Besonders auffällig ist der Anstieg bei Diesel, der erneut ein Rekordhoch erreicht hat. Dies geschieht paradoxerweise zu einem Zeitpunkt, in dem die Rohölpreise deutlich gefallen sind. Die meisten Tankstellen haben ihre Preise trotz der günstigeren Rohstoffkosten weiter erhöht.
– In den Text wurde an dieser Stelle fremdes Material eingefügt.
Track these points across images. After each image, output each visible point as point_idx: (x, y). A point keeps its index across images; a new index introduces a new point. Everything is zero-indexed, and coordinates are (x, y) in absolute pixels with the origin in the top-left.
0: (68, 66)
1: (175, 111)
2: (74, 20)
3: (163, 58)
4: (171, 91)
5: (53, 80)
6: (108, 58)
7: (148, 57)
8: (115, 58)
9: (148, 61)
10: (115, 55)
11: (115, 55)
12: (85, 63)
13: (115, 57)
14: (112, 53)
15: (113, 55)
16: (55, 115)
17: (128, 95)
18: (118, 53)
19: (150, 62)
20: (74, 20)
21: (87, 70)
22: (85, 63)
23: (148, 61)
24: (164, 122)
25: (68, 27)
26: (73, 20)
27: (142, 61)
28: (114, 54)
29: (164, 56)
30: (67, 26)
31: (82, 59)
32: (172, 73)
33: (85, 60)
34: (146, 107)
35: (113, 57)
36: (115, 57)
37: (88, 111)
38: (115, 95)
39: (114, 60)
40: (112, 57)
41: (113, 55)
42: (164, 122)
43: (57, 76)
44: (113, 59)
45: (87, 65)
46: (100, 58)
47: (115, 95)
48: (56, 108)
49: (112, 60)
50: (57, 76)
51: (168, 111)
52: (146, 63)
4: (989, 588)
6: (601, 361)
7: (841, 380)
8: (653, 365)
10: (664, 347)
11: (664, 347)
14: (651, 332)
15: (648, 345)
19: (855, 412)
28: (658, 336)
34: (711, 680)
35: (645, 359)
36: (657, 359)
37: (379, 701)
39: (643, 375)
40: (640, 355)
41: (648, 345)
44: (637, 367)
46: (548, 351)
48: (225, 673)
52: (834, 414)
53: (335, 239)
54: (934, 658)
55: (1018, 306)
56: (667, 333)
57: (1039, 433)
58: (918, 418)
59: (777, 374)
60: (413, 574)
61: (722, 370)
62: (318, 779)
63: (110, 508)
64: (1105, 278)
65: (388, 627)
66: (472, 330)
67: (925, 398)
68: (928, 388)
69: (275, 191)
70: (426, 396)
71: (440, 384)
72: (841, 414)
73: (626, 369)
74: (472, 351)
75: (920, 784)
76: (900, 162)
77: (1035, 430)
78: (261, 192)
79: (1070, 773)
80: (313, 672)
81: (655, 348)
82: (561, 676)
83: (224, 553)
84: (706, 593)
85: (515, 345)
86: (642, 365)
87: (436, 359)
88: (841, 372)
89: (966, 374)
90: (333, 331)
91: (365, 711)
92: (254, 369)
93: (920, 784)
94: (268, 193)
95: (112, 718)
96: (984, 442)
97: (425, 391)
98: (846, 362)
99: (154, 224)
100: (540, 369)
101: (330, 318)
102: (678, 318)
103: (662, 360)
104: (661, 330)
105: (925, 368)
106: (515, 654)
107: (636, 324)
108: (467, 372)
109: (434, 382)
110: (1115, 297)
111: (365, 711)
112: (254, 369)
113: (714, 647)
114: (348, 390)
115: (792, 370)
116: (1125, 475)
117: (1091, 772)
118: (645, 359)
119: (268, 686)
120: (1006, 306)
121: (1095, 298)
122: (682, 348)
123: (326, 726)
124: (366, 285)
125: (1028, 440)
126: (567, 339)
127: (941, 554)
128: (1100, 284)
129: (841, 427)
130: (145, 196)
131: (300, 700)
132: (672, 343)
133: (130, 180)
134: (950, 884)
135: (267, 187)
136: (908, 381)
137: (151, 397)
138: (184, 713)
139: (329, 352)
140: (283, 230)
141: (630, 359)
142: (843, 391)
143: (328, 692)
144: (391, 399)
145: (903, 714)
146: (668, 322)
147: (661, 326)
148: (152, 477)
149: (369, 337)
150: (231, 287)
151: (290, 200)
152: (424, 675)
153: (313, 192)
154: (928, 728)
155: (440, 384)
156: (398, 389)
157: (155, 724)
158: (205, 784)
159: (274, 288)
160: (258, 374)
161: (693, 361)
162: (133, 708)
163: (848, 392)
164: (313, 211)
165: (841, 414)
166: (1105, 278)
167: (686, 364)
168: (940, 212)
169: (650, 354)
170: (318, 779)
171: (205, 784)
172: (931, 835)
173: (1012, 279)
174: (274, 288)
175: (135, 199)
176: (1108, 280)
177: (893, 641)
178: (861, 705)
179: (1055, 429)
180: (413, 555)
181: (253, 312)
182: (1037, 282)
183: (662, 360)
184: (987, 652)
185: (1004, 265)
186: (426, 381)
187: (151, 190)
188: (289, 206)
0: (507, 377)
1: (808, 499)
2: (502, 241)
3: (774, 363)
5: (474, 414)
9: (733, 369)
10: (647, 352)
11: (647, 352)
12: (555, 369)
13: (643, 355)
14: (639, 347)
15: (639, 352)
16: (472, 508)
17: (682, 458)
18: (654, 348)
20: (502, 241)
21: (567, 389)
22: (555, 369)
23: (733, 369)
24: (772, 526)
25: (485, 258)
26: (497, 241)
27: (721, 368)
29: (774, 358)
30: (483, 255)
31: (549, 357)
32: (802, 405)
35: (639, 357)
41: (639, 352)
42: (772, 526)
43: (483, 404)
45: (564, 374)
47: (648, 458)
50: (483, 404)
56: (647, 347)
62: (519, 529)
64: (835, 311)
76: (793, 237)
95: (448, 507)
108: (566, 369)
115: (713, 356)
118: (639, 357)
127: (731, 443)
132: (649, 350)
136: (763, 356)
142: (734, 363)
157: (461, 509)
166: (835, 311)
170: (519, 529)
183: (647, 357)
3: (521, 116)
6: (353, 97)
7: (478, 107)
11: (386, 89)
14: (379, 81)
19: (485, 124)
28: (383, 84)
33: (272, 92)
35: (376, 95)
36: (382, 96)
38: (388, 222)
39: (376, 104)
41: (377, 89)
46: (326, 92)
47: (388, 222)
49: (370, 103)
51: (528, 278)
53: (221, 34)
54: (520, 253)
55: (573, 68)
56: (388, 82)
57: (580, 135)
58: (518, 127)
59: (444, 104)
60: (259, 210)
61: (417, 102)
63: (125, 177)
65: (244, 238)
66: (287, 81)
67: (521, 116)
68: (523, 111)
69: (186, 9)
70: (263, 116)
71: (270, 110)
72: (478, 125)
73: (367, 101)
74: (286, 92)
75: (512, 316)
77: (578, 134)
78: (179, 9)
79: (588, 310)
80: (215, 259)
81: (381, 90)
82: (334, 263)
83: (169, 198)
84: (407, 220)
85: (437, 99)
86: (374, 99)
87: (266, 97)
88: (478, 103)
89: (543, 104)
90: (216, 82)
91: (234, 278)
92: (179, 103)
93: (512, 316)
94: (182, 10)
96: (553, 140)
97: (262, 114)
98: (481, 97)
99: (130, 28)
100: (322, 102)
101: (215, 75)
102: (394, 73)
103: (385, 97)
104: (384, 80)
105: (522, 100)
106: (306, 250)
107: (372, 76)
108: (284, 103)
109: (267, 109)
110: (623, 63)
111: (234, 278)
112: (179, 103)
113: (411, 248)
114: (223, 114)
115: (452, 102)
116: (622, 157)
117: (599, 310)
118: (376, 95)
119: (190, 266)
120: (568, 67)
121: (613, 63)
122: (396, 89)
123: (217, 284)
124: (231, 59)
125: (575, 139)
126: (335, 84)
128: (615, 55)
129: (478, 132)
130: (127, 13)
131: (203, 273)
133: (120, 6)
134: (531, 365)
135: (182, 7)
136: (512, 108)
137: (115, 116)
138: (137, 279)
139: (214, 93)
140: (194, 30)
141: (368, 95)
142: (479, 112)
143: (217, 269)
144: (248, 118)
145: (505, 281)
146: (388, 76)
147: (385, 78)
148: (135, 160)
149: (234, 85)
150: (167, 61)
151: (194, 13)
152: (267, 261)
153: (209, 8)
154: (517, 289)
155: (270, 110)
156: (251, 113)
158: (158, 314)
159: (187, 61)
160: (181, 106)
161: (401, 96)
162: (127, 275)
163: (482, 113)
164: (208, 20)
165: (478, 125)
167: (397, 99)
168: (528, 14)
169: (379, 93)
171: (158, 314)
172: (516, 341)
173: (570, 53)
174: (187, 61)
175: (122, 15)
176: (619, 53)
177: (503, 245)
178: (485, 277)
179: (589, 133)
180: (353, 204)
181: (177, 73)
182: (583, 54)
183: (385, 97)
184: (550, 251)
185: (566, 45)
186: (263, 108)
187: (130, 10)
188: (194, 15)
Die 12-Uhr-Regel sollte ursprünglich für mehr Transparenz und niedrigere Preise sorgen, indem sie bestimmte Preisanpassungen zu festgelegten Zeiten vorschreibt. Während Deutschland auf diese regulatorische Maßnahme setzt, greifen andere EU-Länder zu direkteren Mitteln wie Zuschüssen, Steuersenkungen oder Preisdeckeln, um die Belastung für Autofahrer zu reduzieren.
Experten sehen dennoch einen Hoffnungsschimmer: Der Preisanstieg verlangsamt sich im Vergleich zu den vorherigen Wochen, auch wenn er weiterhin anhält.
Spritpreise steigen trotz neuer 12-Uhr-Regel weiter an
Warum das wichtig ist
Autofahrer müssen weiterhin mit steigenden Kosten an der Tankstelle rechnen, obwohl neue Regelungen Entlastung versprechen sollten.